Why do distilled models sometimes beat expectations despite being much smaller?
Review Questions
- Which parts of DeepSeek’s pipeline are described as rule-based scoring versus learned reward modeling, and why does that distinction matter?
- How does the mixture-of-experts design (671B total, 37B active) change the interpretation of “model size” when comparing DeepSeek R1 to other systems?

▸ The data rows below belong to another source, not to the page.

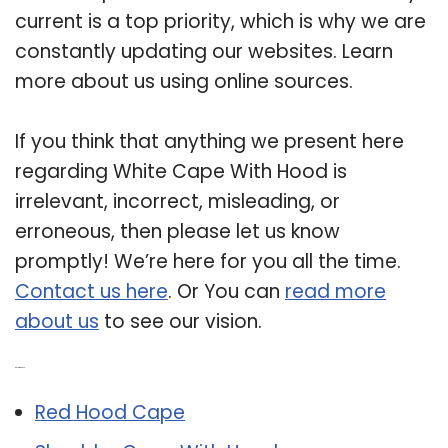
current is a top priority, which is why we are
constantly updating our websites. Learn
more about us using online sources.
If you think that anything we present here
regarding White Cape With Hood is
irrelevant, incorrect, misleading, or
erroneous, then please let us know
promptly! We’re here for you all the time.
Contact us here
. Or You can
read more
about us
to see our vision.
Related Post:
Red Hood Cape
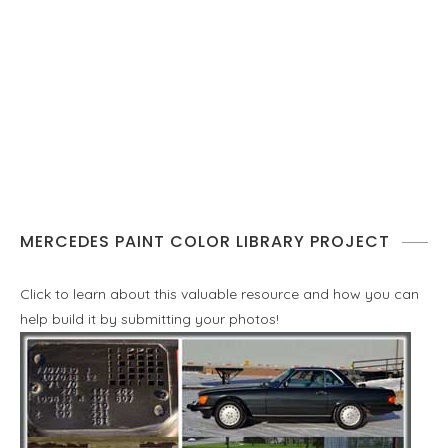
MERCEDES PAINT COLOR LIBRARY PROJECT
Click to learn about this valuable resource and how you can
help build it by submitting your photos!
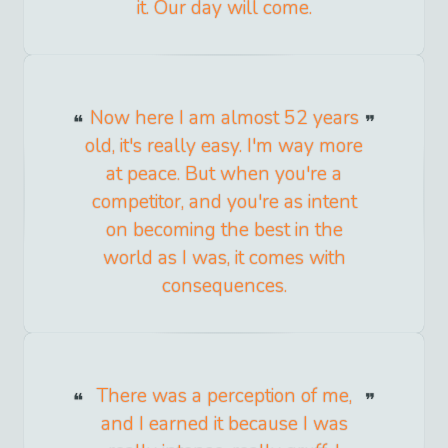
it. Our day will come.
Now here I am almost 52 years
old, it's really easy. I'm way more
at peace. But when you're a
competitor, and you're as intent
on becoming the best in the
world as I was, it comes with
consequences.
There was a perception of me,
and I earned it because I was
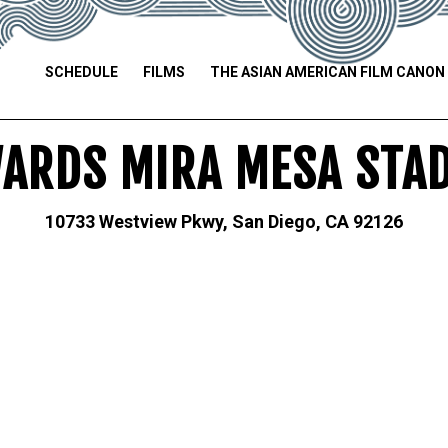
SCHEDULE
FILMS
THE ASIAN AMERICAN FILM CANON
ARDS MIRA MESA STA
10733 Westview Pkwy, San Diego, CA 92126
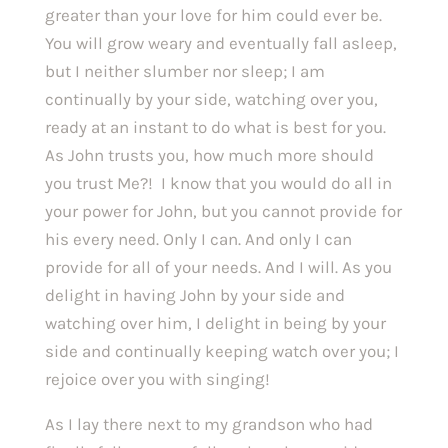
greater than your love for him could ever be. 
You will grow weary and eventually fall asleep, 
but I neither slumber nor sleep; I am 
continually by your side, watching over you, 
ready at an instant to do what is best for you. 
As John trusts you, how much more should 
you trust Me?!  I know that you would do all in 
your power for John, but you cannot provide for 
his every need. Only I can. And only I can 
provide for all of your needs. And I will. As you 
delight in having John by your side and 
watching over him, I delight in being by your 
side and continually keeping watch over you; I 
rejoice over you with singing!
As I lay there next to my grandson who had 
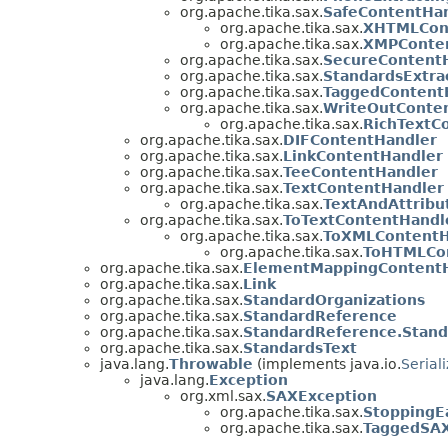
org.apache.tika.sax.
SafeContentHa
org.apache.tika.sax.
XHTMLCon
org.apache.tika.sax.
XMPConte
org.apache.tika.sax.
SecureContent
org.apache.tika.sax.
StandardsExtra
org.apache.tika.sax.
TaggedContent
org.apache.tika.sax.
WriteOutConte
org.apache.tika.sax.
RichTextC
org.apache.tika.sax.
DIFContentHandler
org.apache.tika.sax.
LinkContentHandler
org.apache.tika.sax.
TeeContentHandler
org.apache.tika.sax.
TextContentHandler
org.apache.tika.sax.
TextAndAttribu
org.apache.tika.sax.
ToTextContentHandl
org.apache.tika.sax.
ToXMLContentH
org.apache.tika.sax.
ToHTMLCo
org.apache.tika.sax.
ElementMappingContentH
org.apache.tika.sax.
Link
org.apache.tika.sax.
StandardOrganizations
org.apache.tika.sax.
StandardReference
org.apache.tika.sax.
StandardReference.Stand
org.apache.tika.sax.
StandardsText
java.lang.
Throwable
(implements java.io.
Serial
java.lang.
Exception
org.xml.sax.
SAXException
org.apache.tika.sax.
StoppingE
org.apache.tika.sax.
TaggedSAX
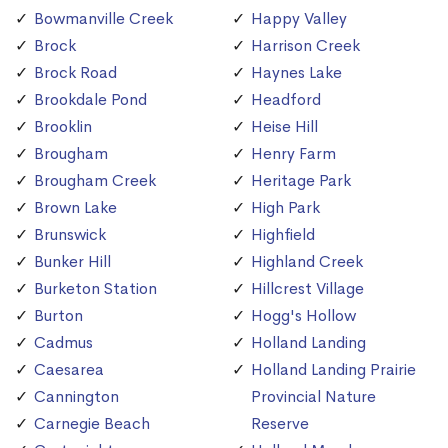
Bowmanville Creek
Happy Valley
Brock
Harrison Creek
Brock Road
Haynes Lake
Brookdale Pond
Headford
Brooklin
Heise Hill
Brougham
Henry Farm
Brougham Creek
Heritage Park
Brown Lake
High Park
Brunswick
Highfield
Bunker Hill
Highland Creek
Burketon Station
Hillcrest Village
Burton
Hogg's Hollow
Cadmus
Holland Landing
Caesarea
Holland Landing Prairie
Cannington
Provincial Nature
Carnegie Beach
Reserve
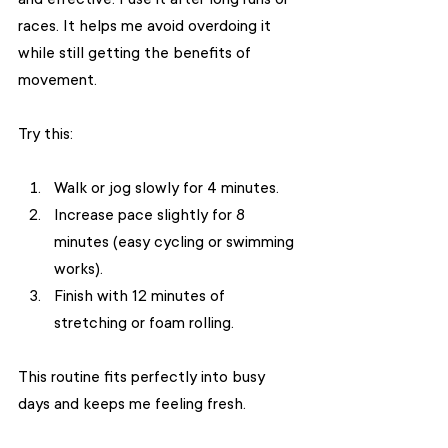
races. It helps me avoid overdoing it 
while still getting the benefits of 
movement.
Try this:
Walk or jog slowly for 4 minutes.
Increase pace slightly for 8 
minutes (easy cycling or swimming 
works).
Finish with 12 minutes of 
stretching or foam rolling.
This routine fits perfectly into busy 
days and keeps me feeling fresh.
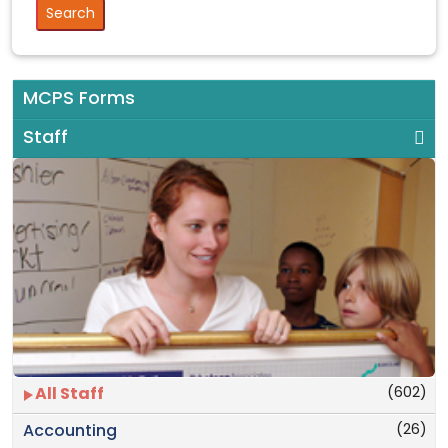
MCPS Forms
Staff
(602)
All Staff
(26)
Accounting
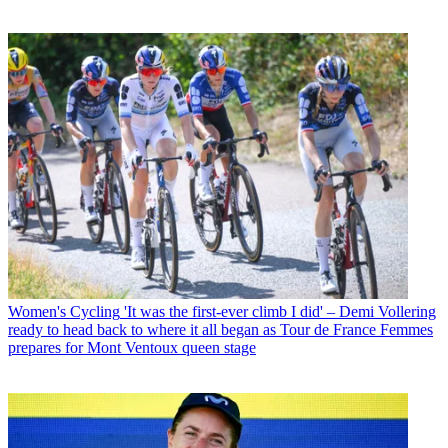
Women's Cycling
'It was the first-ever climb I did' – Demi Vollering
ready to head back to where it all began as Tour de France Femmes
prepares for Mont Ventoux queen stage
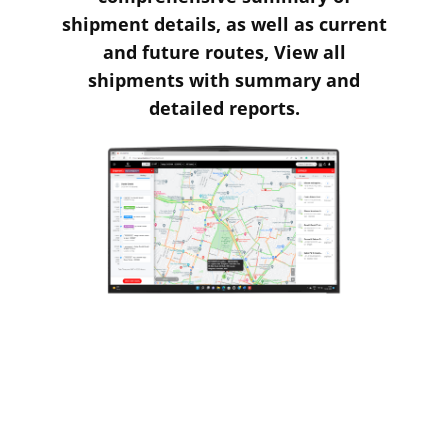
shipment details, as well as current
and future routes, View all
shipments with summary and
detailed reports.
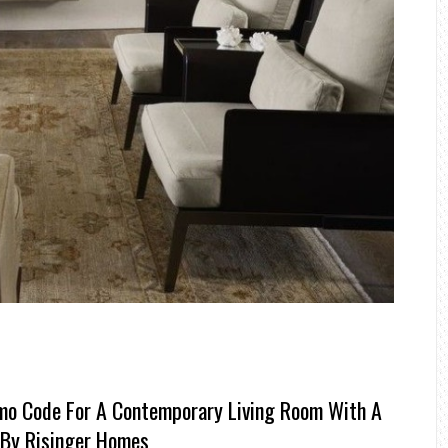
mo Code For A Contemporary Living Room With A
 By Risinger Homes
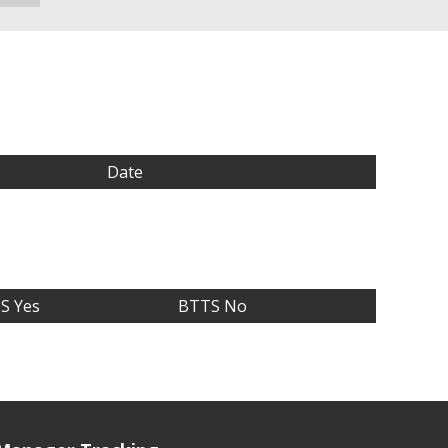
Date
S Yes
BTTS No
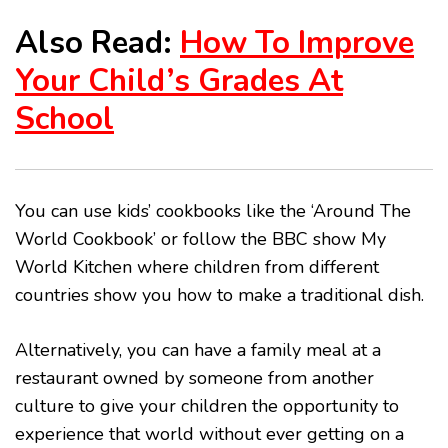
Also Read:
How To Improve
Your Child’s Grades At
School
You can use kids’ cookbooks like the ‘Around The
World Cookbook’ or follow the BBC show My
World Kitchen where children from different
countries show you how to make a traditional dish.
Alternatively, you can have a family meal at a
restaurant owned by someone from another
culture to give your children the opportunity to
experience that world without ever getting on a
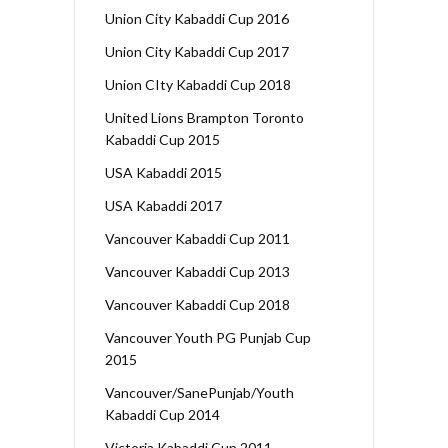
Union City Kabaddi Cup 2016
Union City Kabaddi Cup 2017
Union CIty Kabaddi Cup 2018
United Lions Brampton Toronto
Kabaddi Cup 2015
USA Kabaddi 2015
USA Kabaddi 2017
Vancouver Kabaddi Cup 2011
Vancouver Kabaddi Cup 2013
Vancouver Kabaddi Cup 2018
Vancouver Youth PG Punjab Cup
2015
Vancouver/SanePunjab/Youth
Kabaddi Cup 2014
Victoria Kabaddi Cup 2011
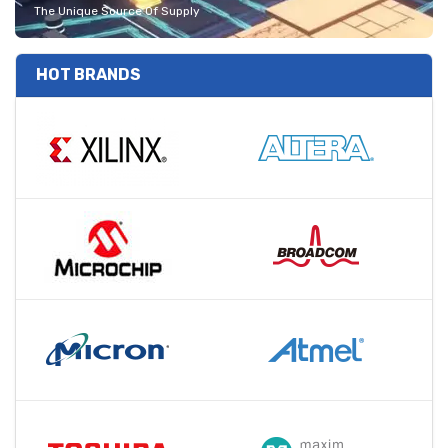
The Unique Source Of Supply
HOT BRANDS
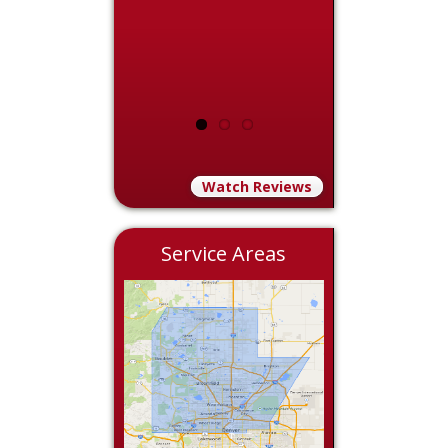
Watch Reviews
Service Areas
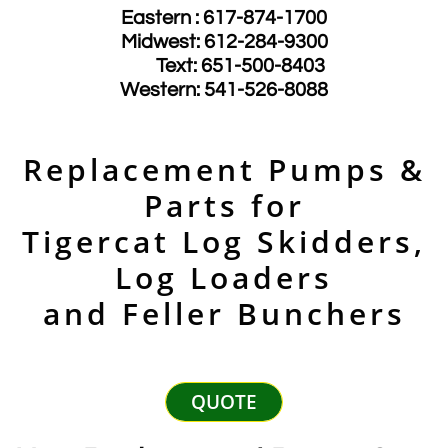
Eastern : 617-874-1700
Midwest: 612-284-9300
​ Text: 651-500-8403
​Western: 541-526-8088
Replacement Pumps &
Parts for
Tigercat Log Skidders,
Log Loaders
and Feller Bunchers
QUOTE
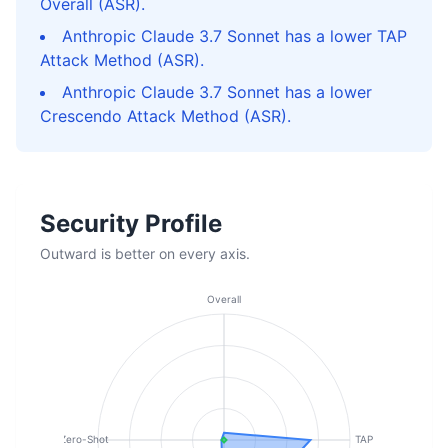
Overall (ASR).
Anthropic Claude 3.7 Sonnet has a lower TAP
Attack Method (ASR).
Anthropic Claude 3.7 Sonnet has a lower
Crescendo Attack Method (ASR).
Security Profile
Outward is better on every axis.
Overall
Zero-Shot
TAP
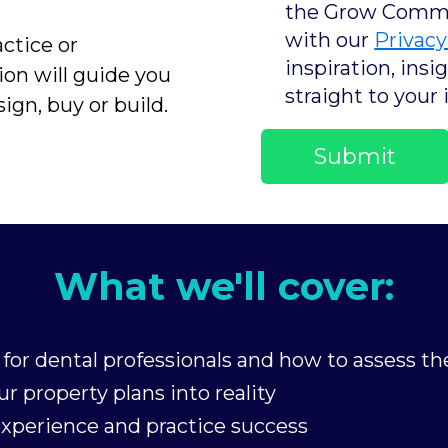
the Grow Commun
with our
Privacy
ctice or
inspiration, ins
ion will guide you
straight to your 
ign, buy or build.
What we'll cover:
for dental professionals and how to assess the
r property plans into reality
experience and practice success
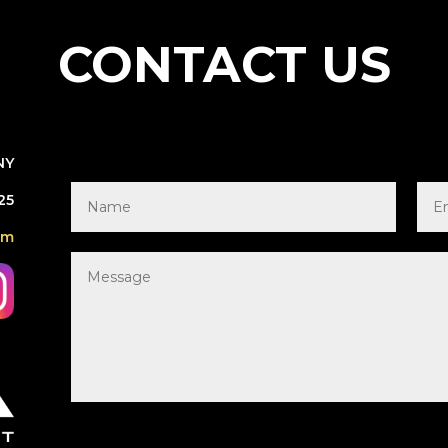
CONTACT US
NY
25
om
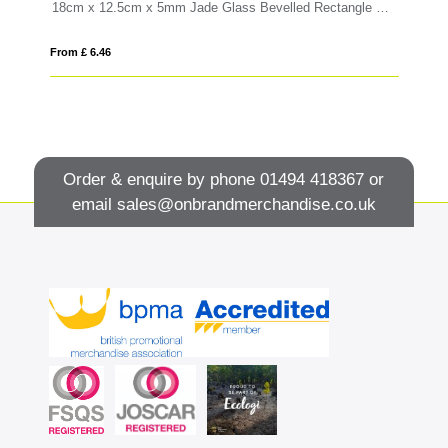
5cm x 10cm x 5mm Jade Glass Bevelled Rectangle with Chrome Pin
18cm x 12.5cm x 5mm Jade Glass Bevelled Rectangle with Chrome Pin
15
From £ 6.46
Fro
Order & enquire by phone
01494 418367
or
email
sales@onbrandmerchandise.co.uk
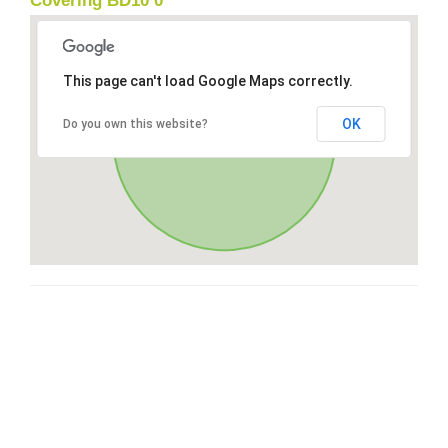
Covering BD10 0
This page can't load Google Maps correctly.
OK
Do you own this website?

- What limitations show up when running the smaller DeepSeek R1 distilled models locally, especially around tool use and structured outputs?
Key Points
- 1
DeepSeek released open weights for DeepSeek R1 along with a model family that includes DeepSeek V3 and multiple distilled variants down to 1.5B parameters.
- 2
Benchmark results reported for DeepSeek R1 place it on par with OpenAI o1 in some tests and ahead in others, with distilled models also showing strong task performance.
- 3
DeepSeek R1’s gains are tied to post-training and reinforcement learning rather than simply increasing active parameter count, since it shares DeepSeek V3’s MoE structure (671B total, 37B active).
- 4
Training uses chain-of-thought prompting with “think”/“answer” tags and rule-based rewards (e.g., deterministic GSM8K checks) instead of external learned reward models.
- 5
DeepSeek R1 follows a multi-stage pipeline: cold-start fine-tuning, RL, supervised fine-tuning via rejection sampling, and a final RL stage.
- 6
Distillation is central for small models: DeepSeek fine-tunes distilled variants using 800,000 curated DeepSeek R1 samples, and this approach beats applying RL directly at smaller scales.
- 7
Local use is feasible mainly through distilled sizes (and quantized options), but tool use and structured JSON-style outputs remain weaker than pure math/reasoning tasks.